Fifty years later, it's Kostelanetz I hear in my head, but the lyrics are still worthy of a look-in:
The moon of Manakoora filled the night
With magic Polynesian charms
The moon of Manakoora came in sight
And brought you to my eager arms
The moon of Manakoora soon will rise
Again above the island shore
Then I'll behold it in your dusky eyes
And you'll be in my arms once more...
Frank knew that less was more--the Loesser said, the more might be implied.
Modern songwriter Jimmy Webb worked that way often--obliquely for his hit songs as different as "By the Time I Get to Phoenix" and "The Highwayman," yes, but he also waxed verbose sometimes; remember the silly "cake out in the rain" thing titled "MacArthur Park"? Well, Webb's moon song draws upon science fiction, specifically Robert Heinlein's novel The Moon Is a Harsh Mistress from 1966 or so, positing a Libertarian moon colony revolting against earth's callous control.

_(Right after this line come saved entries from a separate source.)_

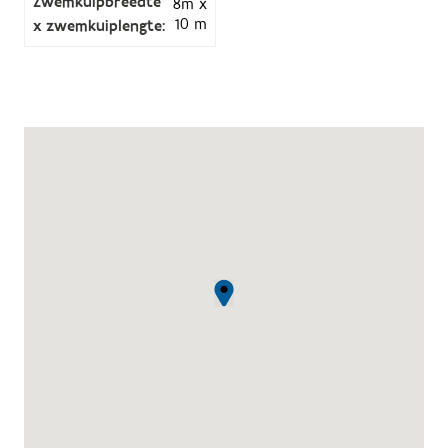
Zwemkuipbreedte
8m x
10 m
x zwemkuiplengte:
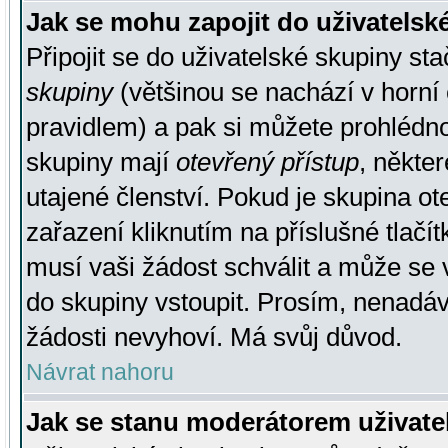
Jak se mohu zapojit do uživatelsk
Připojit se do uživatelské skupiny st
skupiny
(většinou se nachází v horní 
pravidlem) a pak si můžete prohlédn
skupiny mají
otevřený přístup
, někte
utajené členství. Pokud je skupina o
zařazení kliknutím na příslušné tlačí
musí vaši žádost schválit a může se 
do skupiny vstoupit. Prosím, nenadáv
žádosti nevyhoví. Má svůj důvod.
Návrat nahoru
Jak se stanu moderátorem uživate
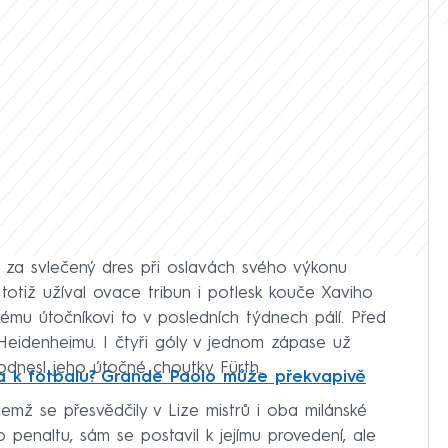
e za svlečený dres při oslavách svého výkonu
 totiž užíval ovace tribun i potlesk kouče Xaviho
ému útočníkovi to v posledních týdnech pálí. Před
 Heidenheimu. I čtyři góly v jednom zápase už
 odnesl jeho útočné choutky Fürth.
a k fotbalu? Grande Paolo může překvapivě
emž se přesvědčily v Lize mistrů i oba milánské
o penaltu, sám se postavil k jejímu provedení, ale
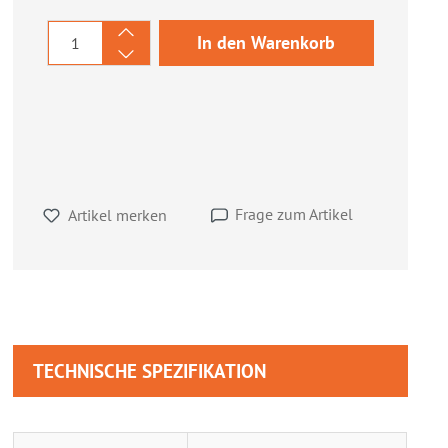
Produkt Anzahl: Gib den gewünschten We
In den Warenkorb
Frage zum Artikel
Artikel merken
TECHNISCHE SPEZIFIKATION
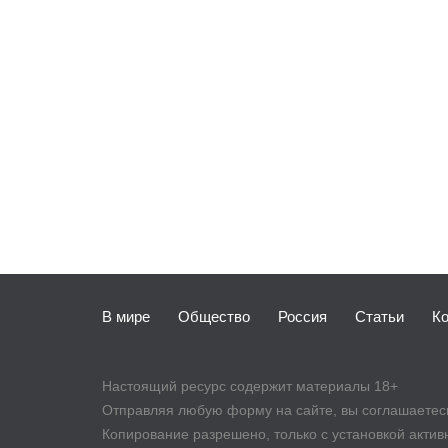
В мире
Общество
Россия
Статьи
К
Настоящий ресурс содержит материалы 18+
Отправляя любую форму на сайте, вы соглашаетесь 
Копирование разрешено, только с установкой активно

But where Heinlein's title meant something like "the moon--feminine--is a cruel task-mistress," Webb heard instead the sexual implication of "mistress"; his elided title, "The Moon's a Harsh Mistress," points to the trope of his lyrics: the cold surface of the moon expressing the anger (or maybe just indifference) of his lover.

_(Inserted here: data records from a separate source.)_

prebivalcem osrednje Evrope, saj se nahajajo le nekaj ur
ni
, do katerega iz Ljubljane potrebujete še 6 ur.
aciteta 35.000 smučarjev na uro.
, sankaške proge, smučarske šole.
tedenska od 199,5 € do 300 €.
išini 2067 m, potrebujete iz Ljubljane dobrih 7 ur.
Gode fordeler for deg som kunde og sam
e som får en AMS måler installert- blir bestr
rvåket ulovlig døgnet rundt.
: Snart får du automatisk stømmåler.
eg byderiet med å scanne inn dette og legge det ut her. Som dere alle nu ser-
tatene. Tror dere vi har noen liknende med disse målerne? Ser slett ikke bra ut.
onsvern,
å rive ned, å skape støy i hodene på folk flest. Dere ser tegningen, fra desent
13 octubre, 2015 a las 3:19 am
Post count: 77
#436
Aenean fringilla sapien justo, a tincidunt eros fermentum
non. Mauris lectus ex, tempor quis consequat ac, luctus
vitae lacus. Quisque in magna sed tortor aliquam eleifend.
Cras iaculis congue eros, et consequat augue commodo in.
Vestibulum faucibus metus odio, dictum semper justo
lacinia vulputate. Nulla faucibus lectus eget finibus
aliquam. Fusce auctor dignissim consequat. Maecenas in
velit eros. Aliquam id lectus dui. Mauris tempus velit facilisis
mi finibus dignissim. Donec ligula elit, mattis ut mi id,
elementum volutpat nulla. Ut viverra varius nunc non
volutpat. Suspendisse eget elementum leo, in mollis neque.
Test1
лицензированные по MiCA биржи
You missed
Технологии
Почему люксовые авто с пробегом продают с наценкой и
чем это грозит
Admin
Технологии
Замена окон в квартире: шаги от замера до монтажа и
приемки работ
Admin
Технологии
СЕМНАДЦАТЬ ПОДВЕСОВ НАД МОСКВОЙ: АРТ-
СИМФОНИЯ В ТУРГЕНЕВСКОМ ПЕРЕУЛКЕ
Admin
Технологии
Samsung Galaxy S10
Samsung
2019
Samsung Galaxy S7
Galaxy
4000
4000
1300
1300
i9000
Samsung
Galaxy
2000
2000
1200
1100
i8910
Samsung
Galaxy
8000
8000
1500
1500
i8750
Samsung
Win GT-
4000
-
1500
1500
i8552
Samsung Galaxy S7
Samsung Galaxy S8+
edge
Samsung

Imagine Webb--or Linda Ronstadt, Judy Collins, and Joan Baez, the trifecta of top female vocalists all drawn to his song--keening lines like these:
See her how she flies
Golden sails across the sky
Close enough to touch
But careful if you try
Though she looks as warm as gold
The moon's a harsh mistress
The moon can be so cold
Once the sun did shine
Lord it felt so fine...
And then the darkness fell
And the moon's a harsh mistress
It's so hard to love her well...
I fell out of her eyes
I fell out of her heart...
And the moon's a harsh mistress
And the sky is made of stone
The moon's a harsh mistress
She's hard to call your own...
But no version "hit," and Webb's Seventies song faded into memory... until 2005 when Jazz guitarist Pat Metheny and hero-of-the-bass Charlie Haden teamed up for the glorious CD known as Beneath the Missouri Sky. And there was Webb's tune, now played mostly as single notes in a slow, sorrowing lament, Haden's earth-deep, tolling tones sounding inevitable, Metheny's resonant note placements precise, the wordless melody now as warm as love and as cold as ice. Oh yes, this moon could bedevil you.

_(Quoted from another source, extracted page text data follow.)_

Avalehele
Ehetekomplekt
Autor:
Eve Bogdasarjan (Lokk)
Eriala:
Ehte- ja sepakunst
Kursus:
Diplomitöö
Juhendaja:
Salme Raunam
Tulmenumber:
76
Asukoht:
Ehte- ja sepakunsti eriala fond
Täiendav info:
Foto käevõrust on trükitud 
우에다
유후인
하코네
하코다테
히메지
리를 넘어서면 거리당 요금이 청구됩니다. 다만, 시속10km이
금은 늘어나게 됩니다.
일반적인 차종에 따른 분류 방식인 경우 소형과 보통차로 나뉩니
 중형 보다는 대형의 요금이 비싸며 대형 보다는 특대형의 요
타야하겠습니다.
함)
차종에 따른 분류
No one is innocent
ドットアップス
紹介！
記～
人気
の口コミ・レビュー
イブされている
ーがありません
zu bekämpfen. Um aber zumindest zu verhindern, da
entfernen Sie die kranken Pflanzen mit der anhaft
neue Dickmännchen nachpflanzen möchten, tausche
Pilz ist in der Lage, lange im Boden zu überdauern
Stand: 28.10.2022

Margaret Wise Brown's classic children's book is the ultimate if unlikely source for the third song, "Goodnight Moon," transformed by Nashville songwriter/producer Will Kimbrough (plus one G. Owen), but most recently played and sung by New Orleans boogie pianist and blues mama Eden Brent (on her debut CD, Ain't Got No Troubles), in a gentle, lullaby-ish arrangement that nearly lulls the listener into not hearing those sadder, more adult lyrics that Brent sings:
Goodnight moon
Goodnight stars
Goodnight old broke-down cars
I'm goin' away
I'm leavin' soon
Goodnight darlin'
Goodnight moon
I don't know where I'll be
I don't know if I'll see
Out the window of my room
Shinin' down goodnight moon
Thank you babe I'm gonna miss you
When the night comes 'round
That's when I long to kiss you
When the moon shinin' on the ground
(instrumental break, then repeat previous four lines followed by initial seven)
Couldn't be much simpler than that, or more tender and resignedly sad. As she sings, Brent plays rippling bluesy notes and Floyd Cramer-styled downhome chords and, towards the end, a quiet, echoing brass section adds a sort of farewell motif, going away too as she repeats the final goodnight couplet. But the piano continues, plays around the melody in a brief cadenza, then slows into silence... and the album ends...
As does my lunar tale, of moonrise and cold stone, sad hearts and moonset. Used creatively or bandied shamelessly, "moon" is just a word, claimed by lovers and madmen and poets but indifferent to all. And moon while, a morning for thanks is just coming upon us.